Would you recommend CPA or Tax Attorney?
Friday, September 25th, 2009 at
4:55 pm
Would you suggest buy amoxicillin becoming a CPA or a Tax Attorney? What is the best education to pursue for each career?

Tax attorney requires a lot of education. You will need to get a J.D. and LLM in taxation. I would say CPA is not as difficult, you can get your MST in less time and money. Also, a CPA has more flexibility for career choices. If you don’t like tax, you can always do audit. If you don’t like public accounting, you can work for industry.
CPA
CPA is a whole lot cheaper and you would have similar earning potential. Start off with a BS in Accounting, get a masters degree, then go and take the CPA exam.
Depends on what you want to do, they’re are both equally difficult to achieve.
However the differences are in their specialties, a CPA can perform a multitude of accounting duties, preparing taxes is only a small portion of their jobs.

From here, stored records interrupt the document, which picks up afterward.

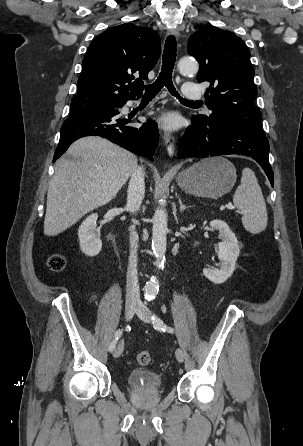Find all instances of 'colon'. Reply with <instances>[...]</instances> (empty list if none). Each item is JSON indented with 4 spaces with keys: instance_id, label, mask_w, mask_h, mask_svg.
<instances>
[{
    "instance_id": "obj_1",
    "label": "colon",
    "mask_w": 303,
    "mask_h": 446,
    "mask_svg": "<svg viewBox=\"0 0 303 446\" xmlns=\"http://www.w3.org/2000/svg\"><path fill=\"white\" fill-rule=\"evenodd\" d=\"M66 266V258L61 254H53L48 259V267L54 272L62 271ZM140 365L146 366L151 363L152 356L149 351H141L137 356Z\"/></svg>"
}]
</instances>
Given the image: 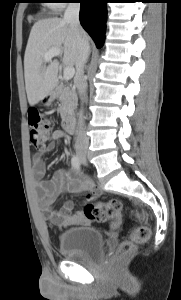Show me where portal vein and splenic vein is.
Listing matches in <instances>:
<instances>
[{
  "label": "portal vein and splenic vein",
  "mask_w": 181,
  "mask_h": 300,
  "mask_svg": "<svg viewBox=\"0 0 181 300\" xmlns=\"http://www.w3.org/2000/svg\"><path fill=\"white\" fill-rule=\"evenodd\" d=\"M62 54V49L61 48H53L50 49L48 52L45 53L44 55V61L49 62L53 57L60 56ZM75 74V69L74 67H65L63 71V77L65 80H70L73 78Z\"/></svg>",
  "instance_id": "18ae733b"
}]
</instances>
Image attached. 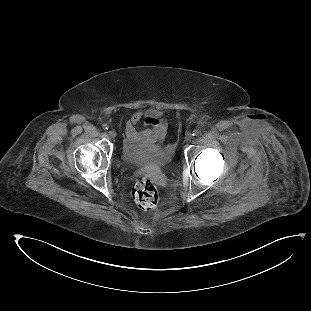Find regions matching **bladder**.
I'll list each match as a JSON object with an SVG mask.
<instances>
[{
    "instance_id": "bladder-1",
    "label": "bladder",
    "mask_w": 311,
    "mask_h": 311,
    "mask_svg": "<svg viewBox=\"0 0 311 311\" xmlns=\"http://www.w3.org/2000/svg\"><path fill=\"white\" fill-rule=\"evenodd\" d=\"M121 158L131 165H136L137 170L141 172H155L161 167L168 166L172 161V156L164 150L153 151L144 154H138L127 148H121Z\"/></svg>"
}]
</instances>
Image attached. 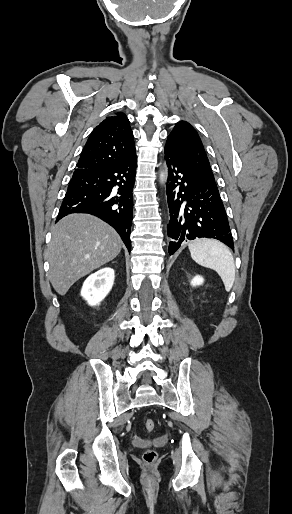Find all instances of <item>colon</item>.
I'll use <instances>...</instances> for the list:
<instances>
[{"label": "colon", "mask_w": 292, "mask_h": 514, "mask_svg": "<svg viewBox=\"0 0 292 514\" xmlns=\"http://www.w3.org/2000/svg\"><path fill=\"white\" fill-rule=\"evenodd\" d=\"M144 427L148 432H153L156 428V423L152 418H146L144 421ZM157 459V452L152 449L148 448L143 453V460L144 462L151 464L154 463Z\"/></svg>", "instance_id": "colon-1"}]
</instances>
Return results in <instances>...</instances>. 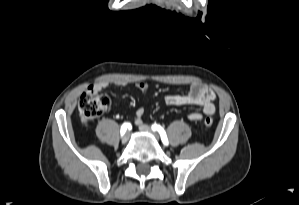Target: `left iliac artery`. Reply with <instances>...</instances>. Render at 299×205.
<instances>
[{"label":"left iliac artery","instance_id":"obj_1","mask_svg":"<svg viewBox=\"0 0 299 205\" xmlns=\"http://www.w3.org/2000/svg\"><path fill=\"white\" fill-rule=\"evenodd\" d=\"M152 130L157 131L160 134L161 140L165 145L169 144L166 132L160 125L153 124L152 125Z\"/></svg>","mask_w":299,"mask_h":205}]
</instances>
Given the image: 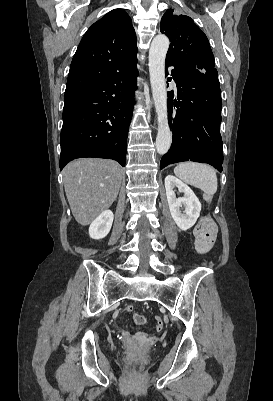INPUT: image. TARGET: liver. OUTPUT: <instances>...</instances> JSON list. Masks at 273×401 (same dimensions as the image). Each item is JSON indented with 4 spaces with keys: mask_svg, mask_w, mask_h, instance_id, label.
I'll use <instances>...</instances> for the list:
<instances>
[{
    "mask_svg": "<svg viewBox=\"0 0 273 401\" xmlns=\"http://www.w3.org/2000/svg\"><path fill=\"white\" fill-rule=\"evenodd\" d=\"M123 172L122 166L110 158H77L65 166L64 188L77 223L89 225L111 207Z\"/></svg>",
    "mask_w": 273,
    "mask_h": 401,
    "instance_id": "liver-1",
    "label": "liver"
}]
</instances>
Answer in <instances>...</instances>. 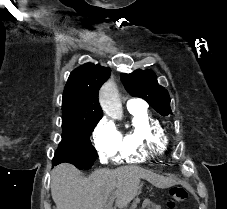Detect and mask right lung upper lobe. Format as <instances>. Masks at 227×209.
<instances>
[{"mask_svg":"<svg viewBox=\"0 0 227 209\" xmlns=\"http://www.w3.org/2000/svg\"><path fill=\"white\" fill-rule=\"evenodd\" d=\"M110 68L91 63L76 68L70 74L62 99V118L101 116L98 101L101 85L109 78Z\"/></svg>","mask_w":227,"mask_h":209,"instance_id":"right-lung-upper-lobe-1","label":"right lung upper lobe"}]
</instances>
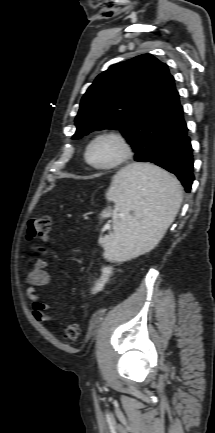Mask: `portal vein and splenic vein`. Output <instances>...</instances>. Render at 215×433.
<instances>
[{"label": "portal vein and splenic vein", "mask_w": 215, "mask_h": 433, "mask_svg": "<svg viewBox=\"0 0 215 433\" xmlns=\"http://www.w3.org/2000/svg\"><path fill=\"white\" fill-rule=\"evenodd\" d=\"M107 228H110V225H109V224L107 225Z\"/></svg>", "instance_id": "18ae733b"}]
</instances>
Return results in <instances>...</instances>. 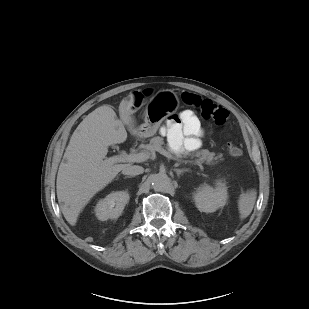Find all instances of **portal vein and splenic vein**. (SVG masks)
Here are the masks:
<instances>
[{
    "label": "portal vein and splenic vein",
    "mask_w": 309,
    "mask_h": 309,
    "mask_svg": "<svg viewBox=\"0 0 309 309\" xmlns=\"http://www.w3.org/2000/svg\"><path fill=\"white\" fill-rule=\"evenodd\" d=\"M158 152L166 157L169 158V154L164 149H159ZM149 158V154L146 152H139L137 154H126L122 153L119 155H115L112 157L107 158L103 161L106 165H113L120 162H142ZM198 166L202 167L200 162H195Z\"/></svg>",
    "instance_id": "portal-vein-and-splenic-vein-1"
}]
</instances>
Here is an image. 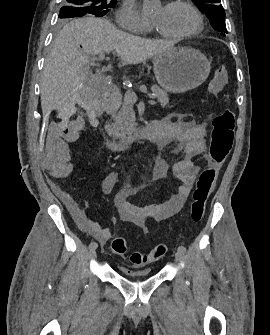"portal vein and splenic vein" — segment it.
Listing matches in <instances>:
<instances>
[{"instance_id": "obj_1", "label": "portal vein and splenic vein", "mask_w": 270, "mask_h": 335, "mask_svg": "<svg viewBox=\"0 0 270 335\" xmlns=\"http://www.w3.org/2000/svg\"><path fill=\"white\" fill-rule=\"evenodd\" d=\"M98 56H99L98 61L102 62L103 58L106 56V53L104 51H100L98 53ZM126 94H127L126 96L127 101H137V100L142 101L144 99V96L142 94L137 95L136 91H133L132 88H127ZM147 102L154 105L157 104V101L153 99L148 100Z\"/></svg>"}]
</instances>
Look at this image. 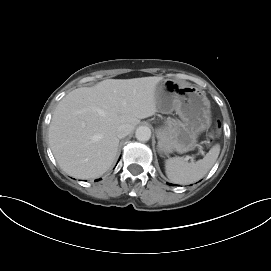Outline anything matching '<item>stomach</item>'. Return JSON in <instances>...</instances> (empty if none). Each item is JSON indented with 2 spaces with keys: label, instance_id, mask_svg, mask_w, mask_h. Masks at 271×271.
I'll use <instances>...</instances> for the list:
<instances>
[{
  "label": "stomach",
  "instance_id": "obj_1",
  "mask_svg": "<svg viewBox=\"0 0 271 271\" xmlns=\"http://www.w3.org/2000/svg\"><path fill=\"white\" fill-rule=\"evenodd\" d=\"M155 100L160 112L175 111L181 119L157 130L159 152L184 153L193 149L198 136L212 122L211 104L205 91L173 80H162L156 86Z\"/></svg>",
  "mask_w": 271,
  "mask_h": 271
}]
</instances>
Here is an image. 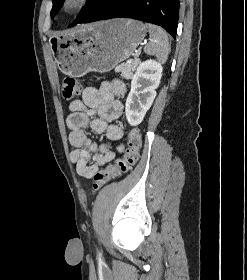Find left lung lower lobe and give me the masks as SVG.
<instances>
[{
	"instance_id": "left-lung-lower-lobe-1",
	"label": "left lung lower lobe",
	"mask_w": 247,
	"mask_h": 280,
	"mask_svg": "<svg viewBox=\"0 0 247 280\" xmlns=\"http://www.w3.org/2000/svg\"><path fill=\"white\" fill-rule=\"evenodd\" d=\"M119 17L159 25L175 38L179 19V0H107L78 23Z\"/></svg>"
}]
</instances>
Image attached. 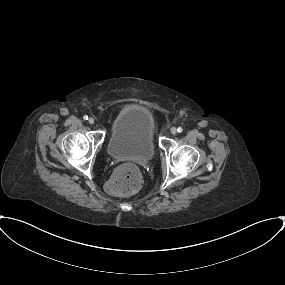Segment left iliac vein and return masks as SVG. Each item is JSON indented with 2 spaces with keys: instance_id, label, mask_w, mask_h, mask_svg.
I'll use <instances>...</instances> for the list:
<instances>
[{
  "instance_id": "4c4485c4",
  "label": "left iliac vein",
  "mask_w": 285,
  "mask_h": 285,
  "mask_svg": "<svg viewBox=\"0 0 285 285\" xmlns=\"http://www.w3.org/2000/svg\"><path fill=\"white\" fill-rule=\"evenodd\" d=\"M170 132H171L172 134H176V133H177V129H176L175 127H172V128L170 129Z\"/></svg>"
}]
</instances>
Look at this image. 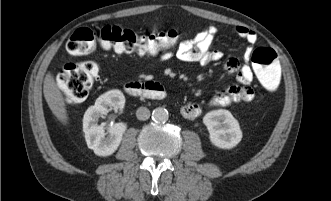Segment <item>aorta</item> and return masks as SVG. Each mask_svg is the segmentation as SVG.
<instances>
[{
    "mask_svg": "<svg viewBox=\"0 0 331 201\" xmlns=\"http://www.w3.org/2000/svg\"><path fill=\"white\" fill-rule=\"evenodd\" d=\"M169 114L167 109L163 107H157L152 112V119L155 122L164 123L168 120Z\"/></svg>",
    "mask_w": 331,
    "mask_h": 201,
    "instance_id": "762f6f07",
    "label": "aorta"
}]
</instances>
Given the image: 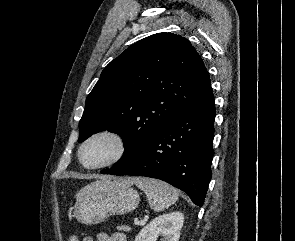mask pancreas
Here are the masks:
<instances>
[{
	"mask_svg": "<svg viewBox=\"0 0 295 241\" xmlns=\"http://www.w3.org/2000/svg\"><path fill=\"white\" fill-rule=\"evenodd\" d=\"M117 229L118 230H123V231H129L130 230V227L125 226V225H121V226H118Z\"/></svg>",
	"mask_w": 295,
	"mask_h": 241,
	"instance_id": "pancreas-1",
	"label": "pancreas"
}]
</instances>
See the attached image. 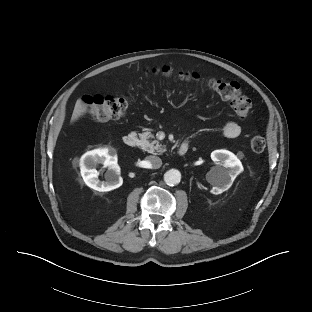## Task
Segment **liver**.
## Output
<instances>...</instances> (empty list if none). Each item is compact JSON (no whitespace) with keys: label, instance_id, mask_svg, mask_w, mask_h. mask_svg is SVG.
<instances>
[{"label":"liver","instance_id":"6515ba94","mask_svg":"<svg viewBox=\"0 0 312 312\" xmlns=\"http://www.w3.org/2000/svg\"><path fill=\"white\" fill-rule=\"evenodd\" d=\"M85 113V108L82 105L81 101L78 100L76 102L72 117H71V123L78 120L79 117H81Z\"/></svg>","mask_w":312,"mask_h":312}]
</instances>
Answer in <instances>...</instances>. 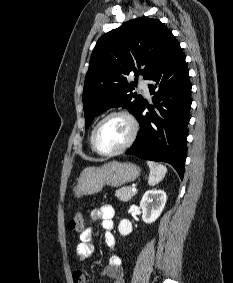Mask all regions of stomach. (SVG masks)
<instances>
[{"label":"stomach","mask_w":233,"mask_h":283,"mask_svg":"<svg viewBox=\"0 0 233 283\" xmlns=\"http://www.w3.org/2000/svg\"><path fill=\"white\" fill-rule=\"evenodd\" d=\"M140 173V167L130 162L112 161L100 167H87L77 179L75 197L97 194L105 185L118 187L133 182Z\"/></svg>","instance_id":"stomach-1"}]
</instances>
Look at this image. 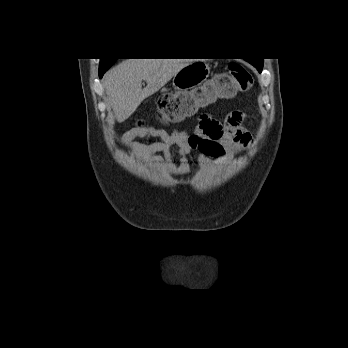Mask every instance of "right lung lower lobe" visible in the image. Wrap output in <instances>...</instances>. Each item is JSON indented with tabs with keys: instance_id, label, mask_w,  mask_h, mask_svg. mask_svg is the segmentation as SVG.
Listing matches in <instances>:
<instances>
[{
	"instance_id": "1",
	"label": "right lung lower lobe",
	"mask_w": 348,
	"mask_h": 348,
	"mask_svg": "<svg viewBox=\"0 0 348 348\" xmlns=\"http://www.w3.org/2000/svg\"><path fill=\"white\" fill-rule=\"evenodd\" d=\"M108 68H101L99 67V77L102 78L103 74L105 73V71L107 70Z\"/></svg>"
}]
</instances>
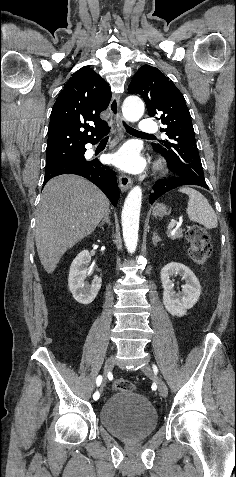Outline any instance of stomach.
<instances>
[{
  "label": "stomach",
  "mask_w": 236,
  "mask_h": 477,
  "mask_svg": "<svg viewBox=\"0 0 236 477\" xmlns=\"http://www.w3.org/2000/svg\"><path fill=\"white\" fill-rule=\"evenodd\" d=\"M154 216L162 217L167 214V208L163 204H157L153 209Z\"/></svg>",
  "instance_id": "0dacf381"
}]
</instances>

On the flip side, a Tax Attorney deals almost solely with tax-based issues. Be they estate law, IRS problems, tax questions, etc; a tax attorney must be well versed in the almost constantly changing landscape of taxes.
Both will require graduate school, and both will require passing rigorous exams, I.E. the Bar Exam.
If you’re interested in either i’d site down with a college counselor and explain to them why each field interests you and what you think you’d want to do when you were all done with school.